Expiry, Comoriencia, and Legal Capacity: Key Concepts

Unit 7: Expiry and Prescription

Expiry: Concept and Differences with Prescription:

Concept: Expiry refers to the extinction of a right due to its lack of exercise over a predetermined, uninterrupted time period. It typically occurs during a procedural step. Expiry is an institution of procedural law and civil law.

Differences: Settled Supreme Court jurisprudence dictates:

  1. Limitation periods are not susceptible to any interruption or suspension, operating strictly in terms of time.
  2. Limitation periods are usually very brief; in some cases, the requirement can be limited to short periods.
  3. Expiry can be officially declared. The basis for revocation is in the public interest, ensuring certain rights are exercised within a predetermined time.

Item 8: Comoriencia

Comoriencia: This refers to a situation in which two or more persons who have reciprocal inheritance rights die simultaneously (e.g., a fatal accident involving parents and children). Traditionally, pending approval of the DC, several assumptions were made:

  1. Between husband and wife, both were considered dead.
  2. Between parents and children, if the children were older than fourteen, the parents were presumed deceased; otherwise, the opposite was assumed.

The CC introduces a different rule: Unless proven otherwise, simultaneous death is determined, and no transfer of rights occurs between them. This applies whenever there is simultaneous death, even if the cause and place are different. It applies not only to heirs comorientes each other but in any case in which the survival of any of them involves the acquisition of a power or right held by the other, or both.
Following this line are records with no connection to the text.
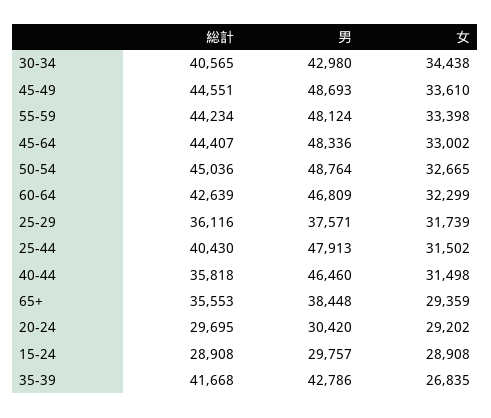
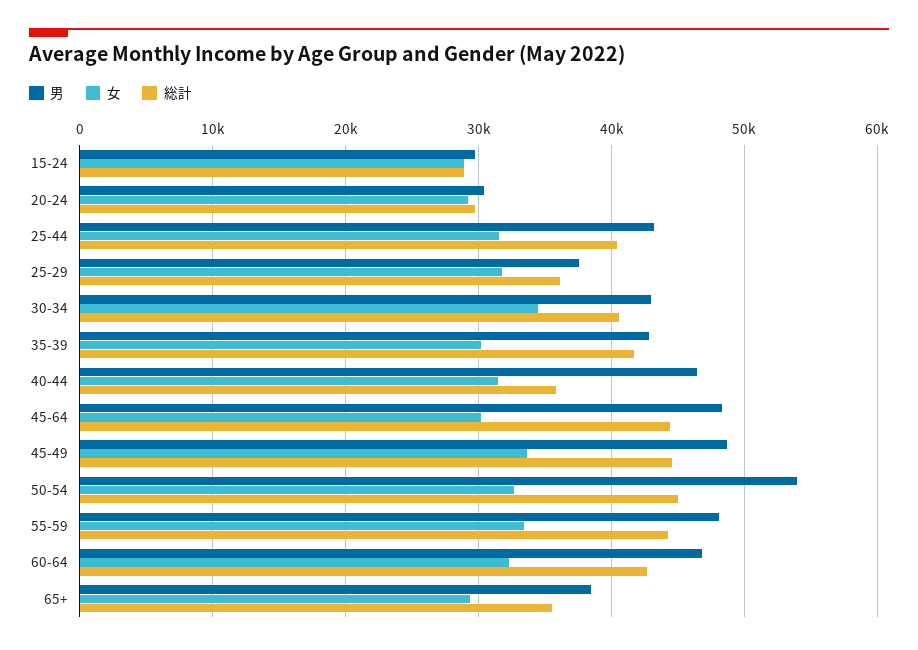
  {
    "総計": {
      "30-34": 40565,
      "45-49": 44551,
      "55-59": 44234,
      "45-64": 44407,
      "50-54": 45036,
      "60-64": 42639,
      "25-29": 36116,
      "25-44": 40430,
      "40-44": 35818,
      "65+": 35553,
      "20-24": 29695,
      "15-24": 28908,
      "35-39": 41668
    },
    "男": {
      "30-34": 42980,
      "45-49": 48693,
      "55-59": 48124,
      "45-64": 48336,
-     "50-54": 48764,
+     "50-54": 54000,
      "60-64": 46809,
      "25-29": 37571,
-     "25-44": 47913,
+     "25-44": 43000,
      "40-44": 46460,
      "65+": 38448,
      "20-24": 30420,
      "15-24": 29757,
      "35-39": 42786
    },
    "女": {
      "30-34": 34438,
      "45-49": 33610,
      "55-59": 33398,
-     "45-64": 33002,
+     "45-64": 30000,
      "50-54": 32665,
      "60-64": 32299,
      "25-29": 31739,
      "25-44": 31502,
      "40-44": 31498,
      "65+": 29359,
      "20-24": 29202,
      "15-24": 28908,
-     "35-39": 26835
+     "35-39": 30000
    }
  }

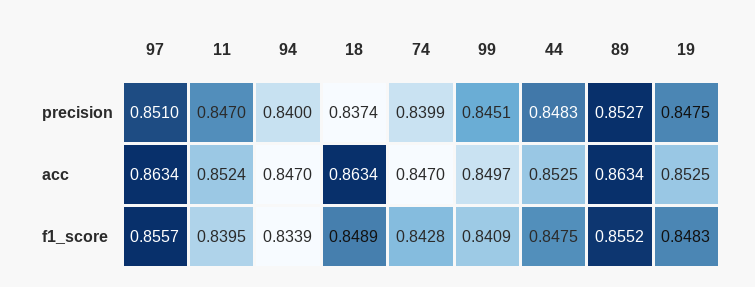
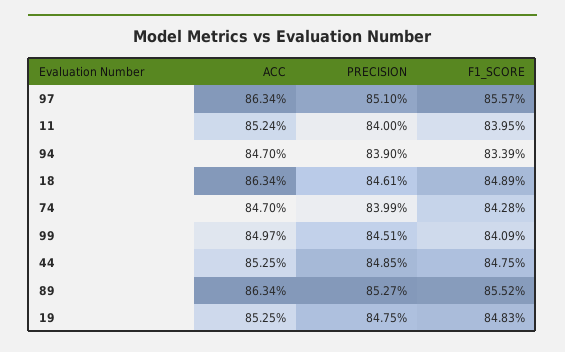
  {
    "97": {
      "precision": 0.851,
      "acc": 0.8634,
      "f1_score": 0.8557
    },
    "11": {
-     "precision": 0.847,
+     "precision": 0.84,
      "acc": 0.8524,
      "f1_score": 0.8395
    },
    "94": {
-     "precision": 0.84,
+     "precision": 0.839,
      "acc": 0.847,
      "f1_score": 0.8339
    },
    "18": {
-     "precision": 0.8374,
+     "precision": 0.8461,
      "acc": 0.8634,
      "f1_score": 0.8489
    },
    "74": {
      "precision": 0.8399,
      "acc": 0.847,
      "f1_score": 0.8428
    },
    "99": {
      "precision": 0.8451,
      "acc": 0.8497,
      "f1_score": 0.8409
    },
    "44": {
-     "precision": 0.8483,
+     "precision": 0.8485,
      "acc": 0.8525,
      "f1_score": 0.8475
    },
    "89": {
      "precision": 0.8527,
      "acc": 0.8634,
      "f1_score": 0.8552
    },
    "19": {
      "precision": 0.8475,
      "acc": 0.8525,
      "f1_score": 0.8483
    }
  }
Capability and Ability to Act Legally

Capability and Ability to Become Legal: At birth, a person becomes part of society as a subject of rights and obligations. However, a newborn may not be able to exercise these rights and obligations. Therefore, there is a difference between:

  1. Legal Capacity: Having the capacity or ability to be the holder of rights and obligations.
  2. Ability to Act: The possibility, ability, or fitness of a person to exercise or implement those rights and obligations.
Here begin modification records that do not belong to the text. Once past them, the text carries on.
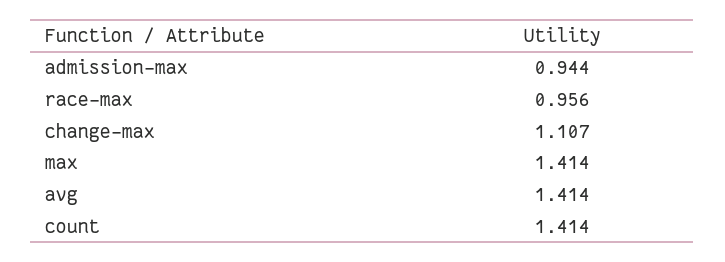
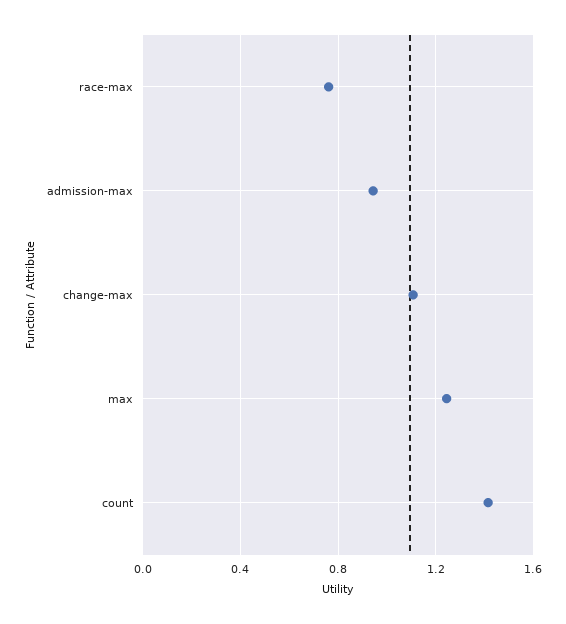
  {
    "admission-max": 0.944,
-   "race-max": 0.956,
+   "race-max": 0.75,
    "change-max": 1.107,
-   "max": 1.414,
+   "max": 1.25,
-   "avg": 1.414,
    "count": 1.414
  }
Legal capacity is either present or absent, without qualification. In contrast, the ability to act allows for gradations and subdivisions.

From a practical standpoint, the ability to act is crucial because it determines whether a subject can perform any act with legal effect.

Birth and Time Requirements

The Birth and Requirements Time: The acquisition of personality by humans takes place at birth. For this to occur, the CC only imposes two requirements:

  1. Containing human figure.
  2. Live 24 hours completely removed from the mother.

Personality is acquired from the moment of birth, but for legal effects, the baby should live 24 hours from the womb.

Protection of the Unborn

The Intended Protection: Since Roman times, the legal status of the unborn has been considered, giving it special protection. Currently, provisions are intended to “reserve” certain benefits or positive effects. In the Spanish Civil Code, the basic rule is represented by the second part of Article 29, which states: < article > effectively as seen in the art.30. Although personality is acquired only through regular birth.

Item 9: The Alias

The Alias: Refers to the pseudo prefix meaning false, that is, different from the true with the intention of maintaining personal identity or to seek to identify more striking. The use of a pseudonym is permissible, provided they are not intended to supplant or exclude the name in official or administrative acts.

Moral Damage

The Moral Damage: For a long time, it was considered that moral damage could have economic consequences, being the rights of extra-kind personality. But that syllogism for almost a century that was destroyed by the Supreme Court (Case 06/12/1912), indicating that although the injury of those rights is reduced to a moral harm, this will be compensated for their cause.